● **Your instructions**
Return every line of text in the data below without changing anything, and leave the pictures out.

Records for processing START

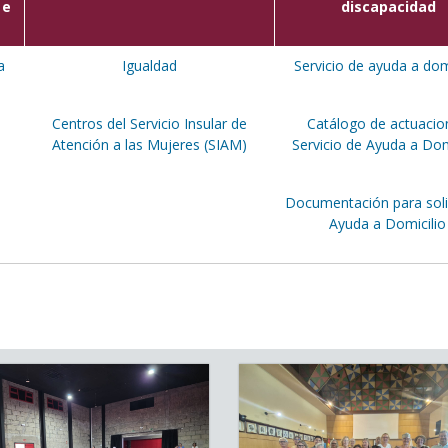
 e
discapacidad
a
Igualdad
Servicio de ayuda a dom
Centros del Servicio Insular de
Catálogo de actuacio
Atención a las Mujeres (SIAM)
Servicio de Ayuda a Dom
Documentación para solic
Ayuda a Domicilio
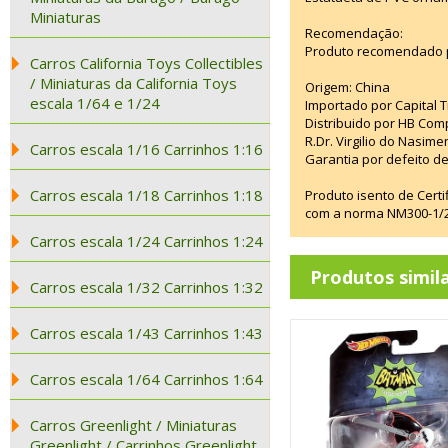
Miniaturas
Recomendação:
Produto recomendado p
Carros California Toys Collectibles
/ Miniaturas da California Toys
Origem: China
escala 1/64 e 1/24
Importado por Capital T
Distribuido por HB Com
R.Dr. Virgilio do Nasim
Carros escala 1/16 Carrinhos 1:16
Garantia por defeito de
Carros escala 1/18 Carrinhos 1:18
Produto isento de Cert
com a norma NM300-1/20
Carros escala 1/24 Carrinhos 1:24
Produtos simil
Carros escala 1/32 Carrinhos 1:32
Carros escala 1/43 Carrinhos 1:43
Carros escala 1/64 Carrinhos 1:64
Carros Greenlight / Miniaturas
Greenlight / Carrinhos Greenlight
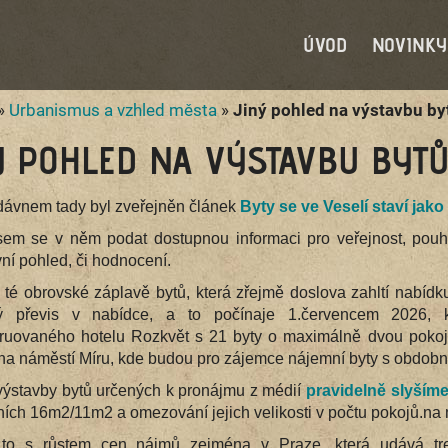
ÚVOD
NOVINKY
»
Urbanismus a vzhled města
»
Jiný pohled na výstavbu by
Ý POHLED NA VÝSTAVBU BYTŮ
dávnem tady byl zveřejněn článek
Byty se ve Veselí staví jak
sem se v něm podat dostupnou informaci pro veřejnost, pouhá
vní pohled, či hodnocení.
i té obrovské záplavě bytů, která zřejmě doslova zahltí nab
ý převis v nabídce, a to počínaje 1.červencem 2026,
truovaného hotelu Rozkvět s 21 byty o maximálně dvou pokoj
a náměstí Míru, kde budou pro zájemce nájemní byty s obdobn
výstavby bytů určených k pronájmu z médií
pravidelně slyším
rních 16m2/11m2
a omezování jejich velikosti v počtu pokojů.n
 to s růstem cen nájmů zejména v Praze, která udává trend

Records for processing END

● **Answer for this exercise**
 e
discapacidad
a
Igualdad
Servicio de ayuda a dom
Centros del Servicio Insular de
Catálogo de actuacio
Atención a las Mujeres (SIAM)
Servicio de Ayuda a Dom
Documentación para solic
Ayuda a Domicilio
Miniaturas
Recomendação:
Produto recomendado p
Carros California Toys Collectibles
/ Miniaturas da California Toys
Origem: China
escala 1/64 e 1/24
Importado por Capital T
Distribuido por HB Com
R.Dr. Virgilio do Nasim
Carros escala 1/16 Carrinhos 1:16
Garantia por defeito de
Carros escala 1/18 Carrinhos 1:18
Produto isento de Cert
com a norma NM300-1/20
Carros escala 1/24 Carrinhos 1:24
Produtos simil
Carros escala 1/32 Carrinhos 1:32
Carros escala 1/43 Carrinhos 1:43
Carros escala 1/64 Carrinhos 1:64
Carros Greenlight / Miniaturas
Greenlight / Carrinhos Greenlight
ÚVOD
NOVINKY
»
Urbanismus a vzhled města
»
Jiný pohled na výstavbu by
Ý POHLED NA VÝSTAVBU BYTŮ
dávnem tady byl zveřejněn článek
Byty se ve Veselí staví jak
sem se v něm podat dostupnou informaci pro veřejnost, pouhá
vní pohled, či hodnocení.
i té obrovské záplavě bytů, která zřejmě doslova zahltí nab
ý převis v nabídce, a to počínaje 1.červencem 2026,
truovaného hotelu Rozkvět s 21 byty o maximálně dvou pokoj
a náměstí Míru, kde budou pro zájemce nájemní byty s obdobn
výstavby bytů určených k pronájmu z médií
pravidelně slyším
rních 16m2/11m2
a omezování jejich velikosti v počtu pokojů.n
 to s růstem cen nájmů zejména v Praze, která udává trend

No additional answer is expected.